### About this exercise:
A verbatim reproduction of the lines below, from the line containing "the Respondent |" through the line containing "Item C. Appeal Hearings", both ends included, is the whole required output.

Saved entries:

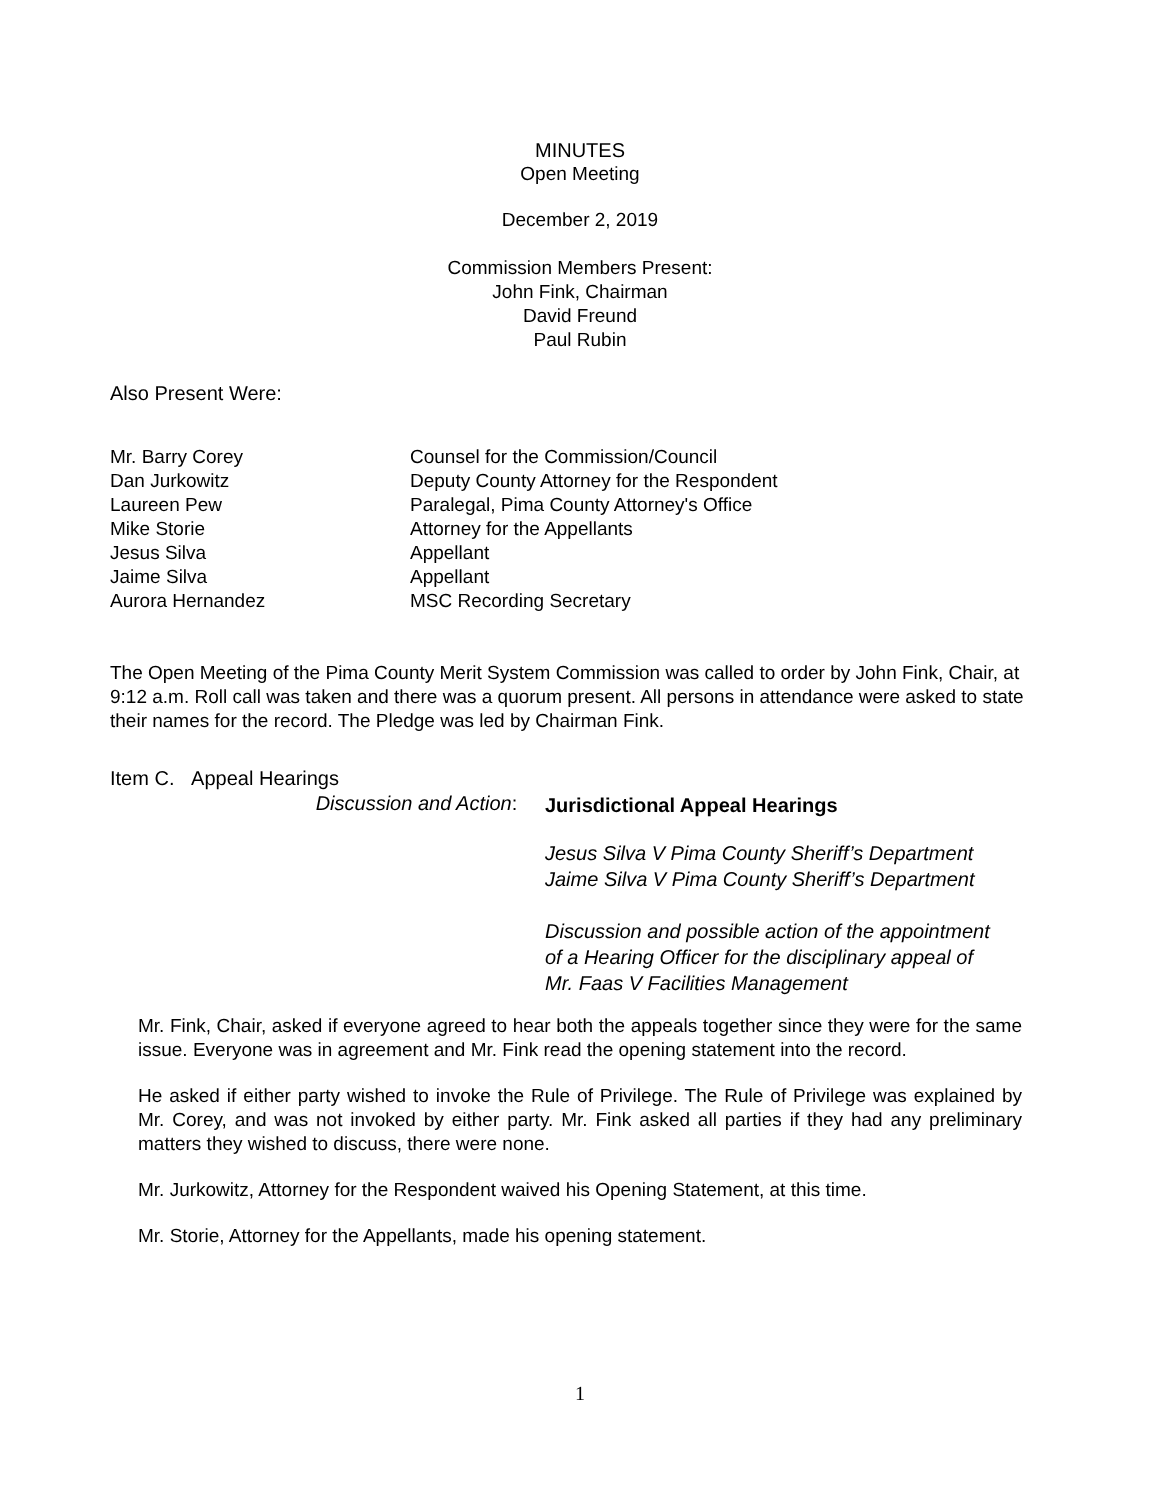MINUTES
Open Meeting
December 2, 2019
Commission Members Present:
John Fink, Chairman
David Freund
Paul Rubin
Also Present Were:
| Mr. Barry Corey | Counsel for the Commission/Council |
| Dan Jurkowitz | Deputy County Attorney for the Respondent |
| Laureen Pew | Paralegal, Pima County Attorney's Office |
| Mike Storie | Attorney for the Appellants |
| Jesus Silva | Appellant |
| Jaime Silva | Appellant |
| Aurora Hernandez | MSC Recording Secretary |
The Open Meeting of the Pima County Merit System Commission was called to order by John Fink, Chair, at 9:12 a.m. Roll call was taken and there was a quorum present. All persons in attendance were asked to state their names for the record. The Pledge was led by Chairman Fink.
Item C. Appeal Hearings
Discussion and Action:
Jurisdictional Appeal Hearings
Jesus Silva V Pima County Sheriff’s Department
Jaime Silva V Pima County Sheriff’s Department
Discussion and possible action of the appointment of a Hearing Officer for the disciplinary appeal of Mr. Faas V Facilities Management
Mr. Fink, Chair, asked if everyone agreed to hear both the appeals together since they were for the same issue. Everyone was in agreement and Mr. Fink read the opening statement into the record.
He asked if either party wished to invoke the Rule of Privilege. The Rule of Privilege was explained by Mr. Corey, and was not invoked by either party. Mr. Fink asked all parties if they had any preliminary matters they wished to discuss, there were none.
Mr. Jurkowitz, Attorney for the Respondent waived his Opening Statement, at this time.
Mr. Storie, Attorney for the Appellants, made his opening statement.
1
* * *
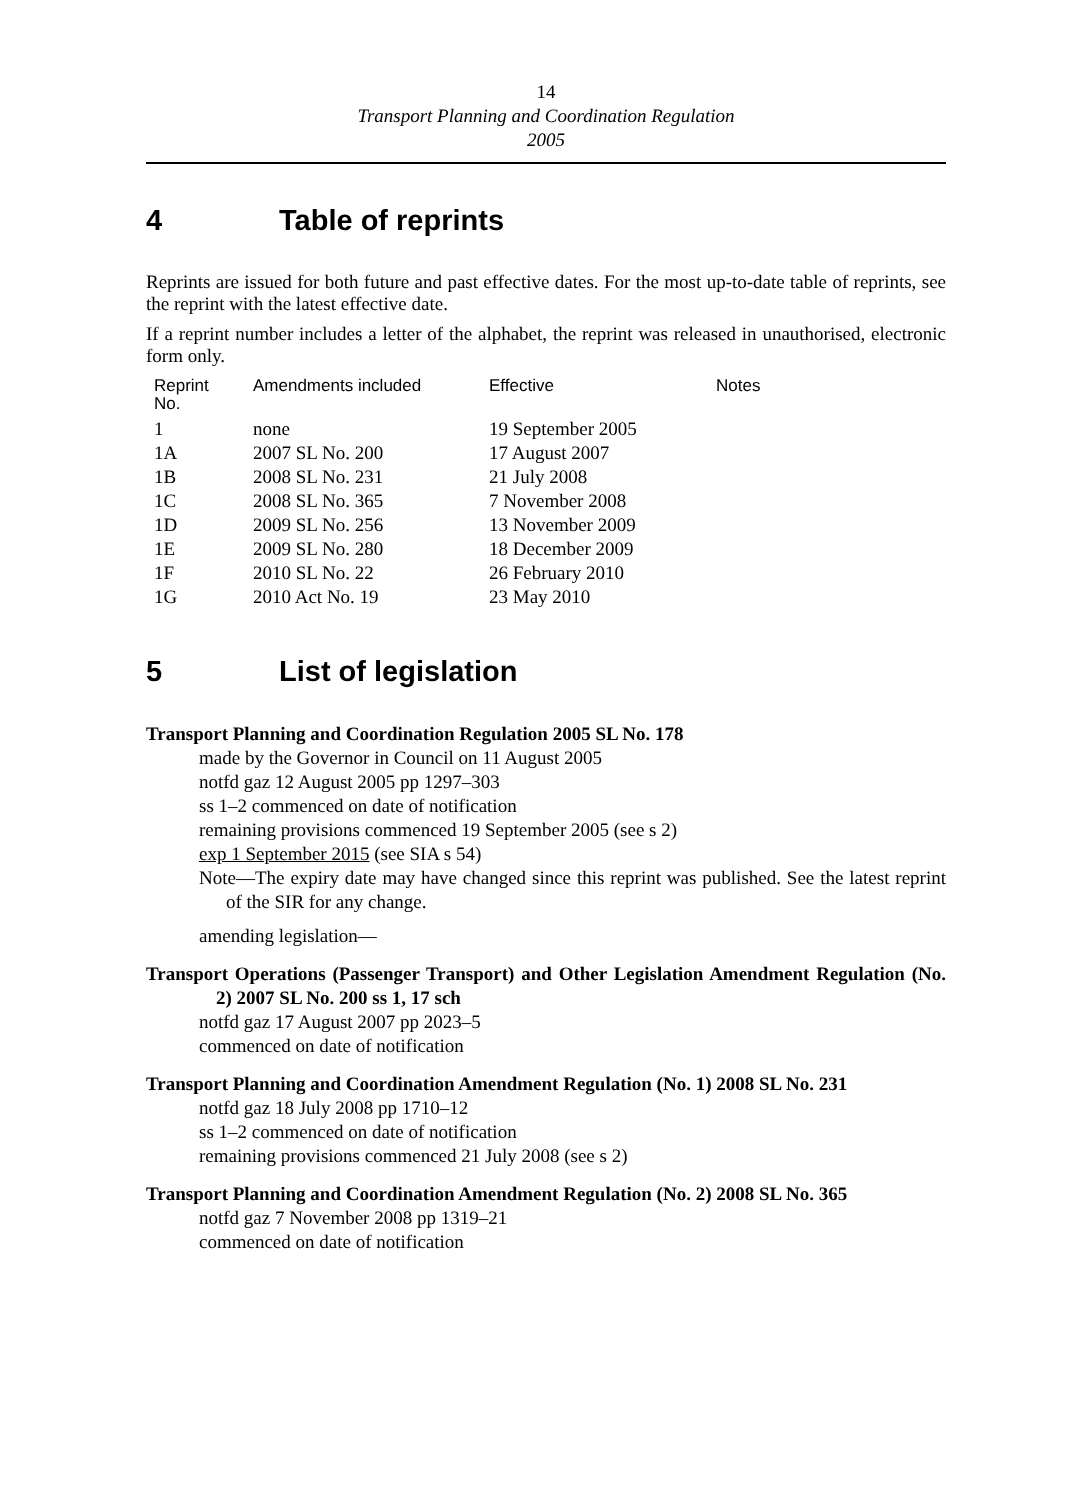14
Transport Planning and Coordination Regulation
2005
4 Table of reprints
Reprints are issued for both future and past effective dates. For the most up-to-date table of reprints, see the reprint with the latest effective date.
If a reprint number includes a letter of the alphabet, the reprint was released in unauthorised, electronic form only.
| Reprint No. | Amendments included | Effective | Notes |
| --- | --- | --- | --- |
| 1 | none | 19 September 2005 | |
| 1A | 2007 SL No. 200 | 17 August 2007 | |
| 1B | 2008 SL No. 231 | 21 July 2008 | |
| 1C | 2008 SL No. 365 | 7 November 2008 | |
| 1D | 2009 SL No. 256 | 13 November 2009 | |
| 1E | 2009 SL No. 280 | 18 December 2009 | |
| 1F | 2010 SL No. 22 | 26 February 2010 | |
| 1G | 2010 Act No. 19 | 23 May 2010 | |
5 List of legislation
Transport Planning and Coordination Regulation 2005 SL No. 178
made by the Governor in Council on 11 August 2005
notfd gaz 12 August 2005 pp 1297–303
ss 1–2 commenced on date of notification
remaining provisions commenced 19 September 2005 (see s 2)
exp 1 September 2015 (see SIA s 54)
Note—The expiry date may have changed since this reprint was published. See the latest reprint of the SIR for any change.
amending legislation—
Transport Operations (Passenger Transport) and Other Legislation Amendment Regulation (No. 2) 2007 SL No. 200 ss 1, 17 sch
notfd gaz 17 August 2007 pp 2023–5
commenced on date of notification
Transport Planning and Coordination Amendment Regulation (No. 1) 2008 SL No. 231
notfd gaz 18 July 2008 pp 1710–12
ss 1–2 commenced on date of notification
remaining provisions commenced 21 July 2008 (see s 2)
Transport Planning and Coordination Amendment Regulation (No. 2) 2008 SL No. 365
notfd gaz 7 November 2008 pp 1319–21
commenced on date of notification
* * *
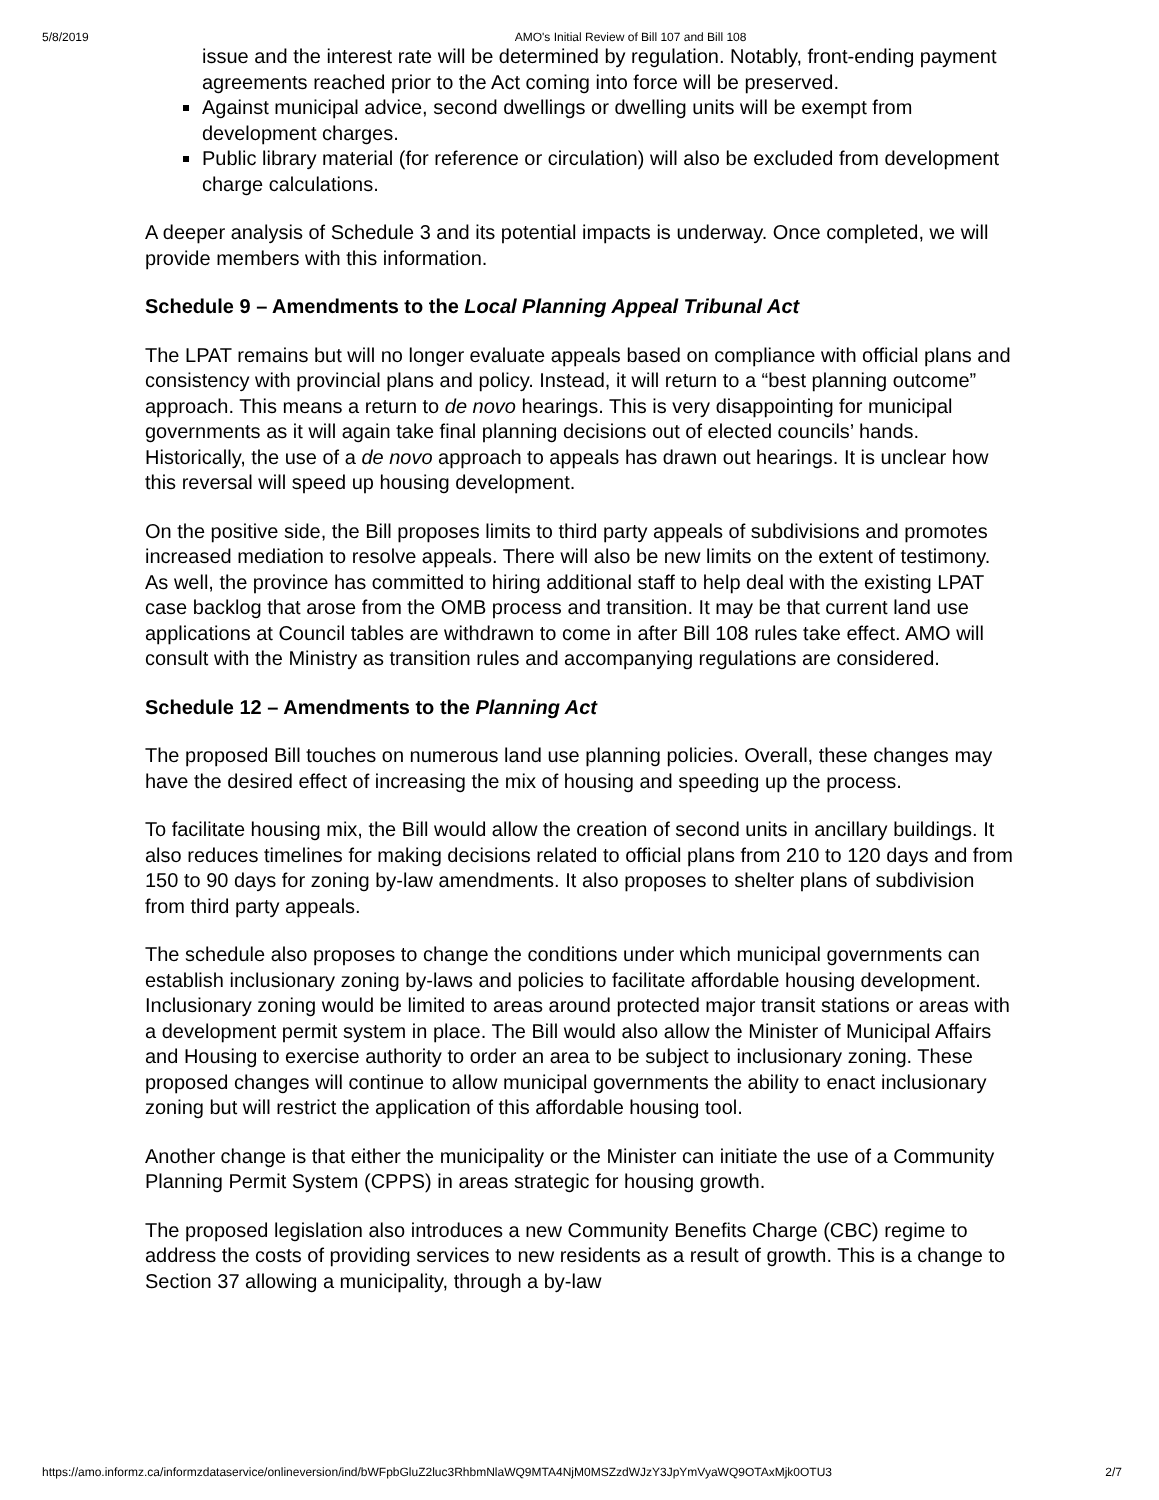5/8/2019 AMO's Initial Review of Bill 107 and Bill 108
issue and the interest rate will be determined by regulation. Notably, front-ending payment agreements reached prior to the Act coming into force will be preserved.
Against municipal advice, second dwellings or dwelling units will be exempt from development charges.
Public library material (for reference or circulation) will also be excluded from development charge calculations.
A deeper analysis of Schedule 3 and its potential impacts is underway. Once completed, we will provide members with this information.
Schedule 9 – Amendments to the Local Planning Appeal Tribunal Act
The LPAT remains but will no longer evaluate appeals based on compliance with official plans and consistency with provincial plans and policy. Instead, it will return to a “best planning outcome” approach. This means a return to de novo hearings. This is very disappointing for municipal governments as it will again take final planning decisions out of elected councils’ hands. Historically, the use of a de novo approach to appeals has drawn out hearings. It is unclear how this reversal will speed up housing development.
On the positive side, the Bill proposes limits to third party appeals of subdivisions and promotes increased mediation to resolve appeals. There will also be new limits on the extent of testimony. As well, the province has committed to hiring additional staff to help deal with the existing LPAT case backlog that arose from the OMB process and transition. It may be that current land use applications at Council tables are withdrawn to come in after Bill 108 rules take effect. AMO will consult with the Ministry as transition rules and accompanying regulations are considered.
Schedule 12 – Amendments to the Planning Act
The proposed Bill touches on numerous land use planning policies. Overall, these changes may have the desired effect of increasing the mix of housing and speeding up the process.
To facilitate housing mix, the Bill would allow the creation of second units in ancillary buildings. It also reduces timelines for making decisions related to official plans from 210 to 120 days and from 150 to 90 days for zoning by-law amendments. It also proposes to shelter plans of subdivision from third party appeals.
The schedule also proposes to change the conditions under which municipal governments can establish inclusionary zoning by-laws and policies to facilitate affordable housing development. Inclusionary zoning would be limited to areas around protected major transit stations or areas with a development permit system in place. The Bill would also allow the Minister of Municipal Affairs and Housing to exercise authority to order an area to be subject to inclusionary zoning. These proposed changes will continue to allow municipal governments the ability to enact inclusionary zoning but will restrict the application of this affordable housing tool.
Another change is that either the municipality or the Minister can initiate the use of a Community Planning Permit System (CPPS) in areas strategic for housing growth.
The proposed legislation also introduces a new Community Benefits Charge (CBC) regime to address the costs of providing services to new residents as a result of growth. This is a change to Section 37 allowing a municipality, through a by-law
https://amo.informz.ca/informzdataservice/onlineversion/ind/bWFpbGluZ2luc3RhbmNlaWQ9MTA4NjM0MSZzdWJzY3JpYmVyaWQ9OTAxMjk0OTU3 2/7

### Answer for this exercise:
| Dan Jurkowitz | Deputy County Attorney for the Respondent |
| Laureen Pew | Paralegal, Pima County Attorney's Office |
| Mike Storie | Attorney for the Appellants |
| Jesus Silva | Appellant |
| Jaime Silva | Appellant |
| Aurora Hernandez | MSC Recording Secretary |
The Open Meeting of the Pima County Merit System Commission was called to order by John Fink, Chair, at 9:12 a.m. Roll call was taken and there was a quorum present. All persons in attendance were asked to state their names for the record. The Pledge was led by Chairman Fink.
Item C. Appeal Hearings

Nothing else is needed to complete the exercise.